== STUDY MATERIAL
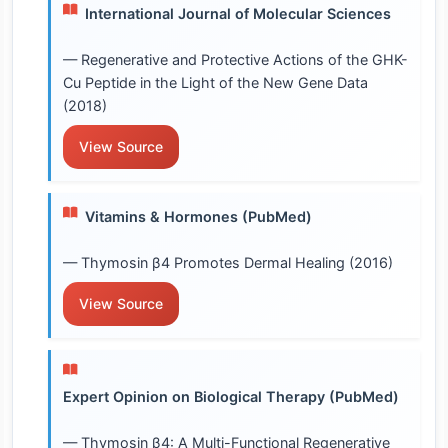
International Journal of Molecular Sciences
— Regenerative and Protective Actions of the GHK-
Cu Peptide in the Light of the New Gene Data
(2018)
View Source
Vitamins & Hormones (PubMed)
— Thymosin β4 Promotes Dermal Healing (2016)
View Source
Expert Opinion on Biological Therapy (PubMed)
— Thymosin β4: A Multi-Functional Regenerative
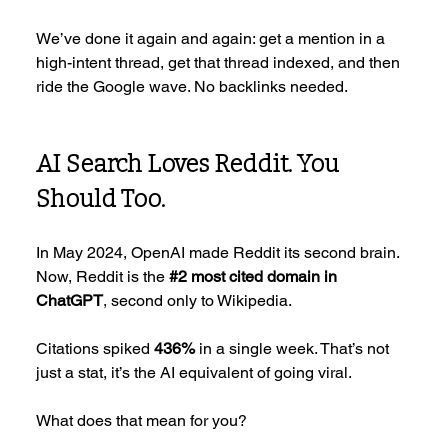
We’ve done it again and again: get a mention in a 
high-intent thread, get that thread indexed, and then 
ride the Google wave. No backlinks needed.
AI Search Loves Reddit. You 
Should Too.
In May 2024, OpenAI made Reddit its second brain. 
Now, Reddit is the 
#2
 most cited domain in 
ChatGPT
, second only to Wikipedia.
Citations spiked 
436%
 in a single week. That’s not 
just a stat, it’s the AI equivalent of going viral.
What does that mean for you?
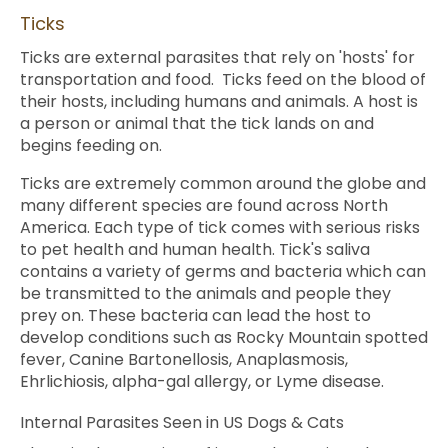
Ticks
Ticks are external parasites that rely on 'hosts' for
transportation and food. Ticks feed on the blood of
their hosts, including humans and animals. A host is
a person or animal that the tick lands on and
begins feeding on.
Ticks are extremely common around the globe and
many different species are found across North
America. Each type of tick comes with serious risks
to pet health and human health. Tick's saliva
contains a variety of germs and bacteria which can
be transmitted to the animals and people they
prey on. These bacteria can lead the host to
develop conditions such as Rocky Mountain spotted
fever, Canine Bartonellosis, Anaplasmosis,
Ehrlichiosis, alpha-gal allergy, or Lyme disease.
Internal Parasites Seen in US Dogs & Cats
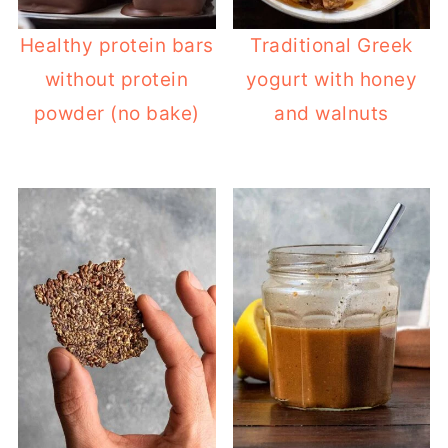
Healthy protein bars
Traditional Greek
without protein
yogurt with honey
powder (no bake)
and walnuts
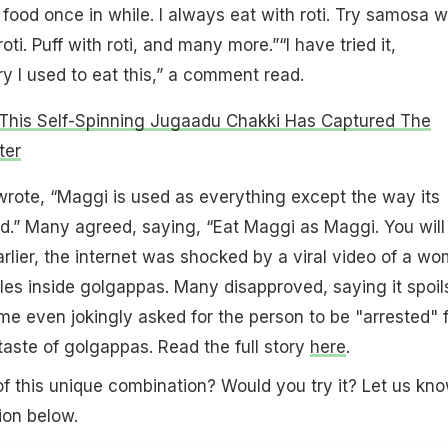
food once in while. I always eat with roti. Try samosa w
oti. Puff with roti, and many more.”“I have tried it,
 I used to eat this,” a comment read.
This Self-Spinning Jugaadu Chakki Has Captured The
ter
rote, “Maggi is used as everything except the way its
d.” Many agreed, saying, “Eat Maggi as Maggi. You will
 Earlier, the internet was shocked by a viral video of a w
es inside golgappas. Many disapproved, saying it spoil
me even jokingly asked for the person to be "arrested" 
 taste of golgappas. Read the full story
here
.
f this unique combination? Would you try it? Let us kno
on below.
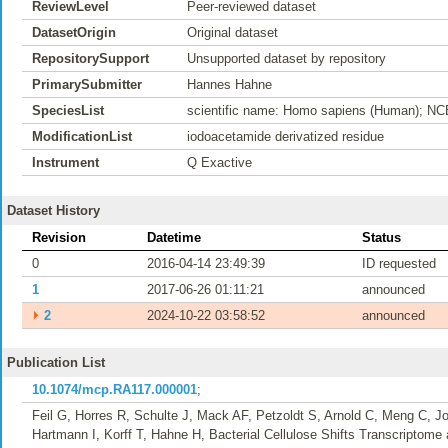
ReviewLevel
Peer-reviewed dataset
DatasetOrigin
Original dataset
RepositorySupport
Unsupported dataset by repository
PrimarySubmitter
Hannes Hahne
SpeciesList
scientific name: Homo sapiens (Human); NC
ModificationList
iodoacetamide derivatized residue
Instrument
Q Exactive
Dataset History
Revision
Datetime
Status
0
2016-04-14 23:49:39
ID requested
1
2017-06-26 01:11:21
announced
⏵
2
2024-10-22 03:58:52
announced
Publication List
10.1074/mcp.RA117.000001
;
Feil G, Horres R, Schulte J, Mack AF, Petzoldt S, Arnold C, Meng C, Jo
Hartmann I, Korff T, Hahne H, Bacterial Cellulose Shifts Transcriptome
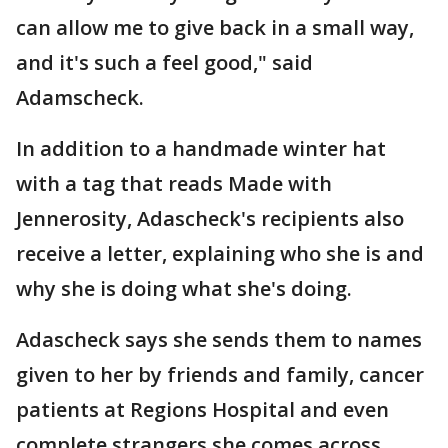
can allow me to give back in a small way,
and it's such a feel good," said
Adamscheck.
In addition to a handmade winter hat
with a tag that reads Made with
Jennerosity, Adascheck's recipients also
receive a letter, explaining who she is and
why she is doing what she's doing.
Adascheck says she sends them to names
given to her by friends and family, cancer
patients at Regions Hospital and even
complete strangers she comes across.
====
**ACTIVITY:**
Set down every entry above again exactly, dropping each picture.

**ANSWER FOR THIS EXERCISE:**
International Journal of Molecular Sciences
— Regenerative and Protective Actions of the GHK-
Cu Peptide in the Light of the New Gene Data
(2018)
View Source
Vitamins & Hormones (PubMed)
— Thymosin β4 Promotes Dermal Healing (2016)
View Source
Expert Opinion on Biological Therapy (PubMed)
— Thymosin β4: A Multi-Functional Regenerative
We’ve done it again and again: get a mention in a 
high-intent thread, get that thread indexed, and then 
ride the Google wave. No backlinks needed.
AI Search Loves Reddit. You 
Should Too.
In May 2024, OpenAI made Reddit its second brain. 
Now, Reddit is the 
#2
 most cited domain in 
ChatGPT
, second only to Wikipedia.
Citations spiked 
436%
 in a single week. That’s not 
just a stat, it’s the AI equivalent of going viral.
What does that mean for you?
Ticks
Ticks are external parasites that rely on 'hosts' for
transportation and food. Ticks feed on the blood of
their hosts, including humans and animals. A host is
a person or animal that the tick lands on and
begins feeding on.
Ticks are extremely common around the globe and
many different species are found across North
America. Each type of tick comes with serious risks
to pet health and human health. Tick's saliva
contains a variety of germs and bacteria which can
be transmitted to the animals and people they
prey on. These bacteria can lead the host to
develop conditions such as Rocky Mountain spotted
fever, Canine Bartonellosis, Anaplasmosis,
Ehrlichiosis, alpha-gal allergy, or Lyme disease.
Internal Parasites Seen in US Dogs & Cats
Healthy protein bars
Traditional Greek
without protein
yogurt with honey
powder (no bake)
and walnuts
food once in while. I always eat with roti. Try samosa w
oti. Puff with roti, and many more.”“I have tried it,
 I used to eat this,” a comment read.
This Self-Spinning Jugaadu Chakki Has Captured The
ter
rote, “Maggi is used as everything except the way its
d.” Many agreed, saying, “Eat Maggi as Maggi. You will
 Earlier, the internet was shocked by a viral video of a w
es inside golgappas. Many disapproved, saying it spoil
me even jokingly asked for the person to be "arrested" 
 taste of golgappas. Read the full story
here
.
f this unique combination? Would you try it? Let us kno
on below.
ReviewLevel
Peer-reviewed dataset
DatasetOrigin
Original dataset
RepositorySupport
Unsupported dataset by repository
PrimarySubmitter
Hannes Hahne
SpeciesList
scientific name: Homo sapiens (Human); NC
ModificationList
iodoacetamide derivatized residue
Instrument
Q Exactive
Dataset History
Revision
Datetime
Status
0
2016-04-14 23:49:39
ID requested
1
2017-06-26 01:11:21
announced
⏵
2
2024-10-22 03:58:52
announced
Publication List
10.1074/mcp.RA117.000001
;
Feil G, Horres R, Schulte J, Mack AF, Petzoldt S, Arnold C, Meng C, Jo
Hartmann I, Korff T, Hahne H, Bacterial Cellulose Shifts Transcriptome
can allow me to give back in a small way,
and it's such a feel good," said
Adamscheck.
In addition to a handmade winter hat
with a tag that reads Made with
Jennerosity, Adascheck's recipients also
receive a letter, explaining who she is and
why she is doing what she's doing.
Adascheck says she sends them to names
given to her by friends and family, cancer
patients at Regions Hospital and even
complete strangers she comes across.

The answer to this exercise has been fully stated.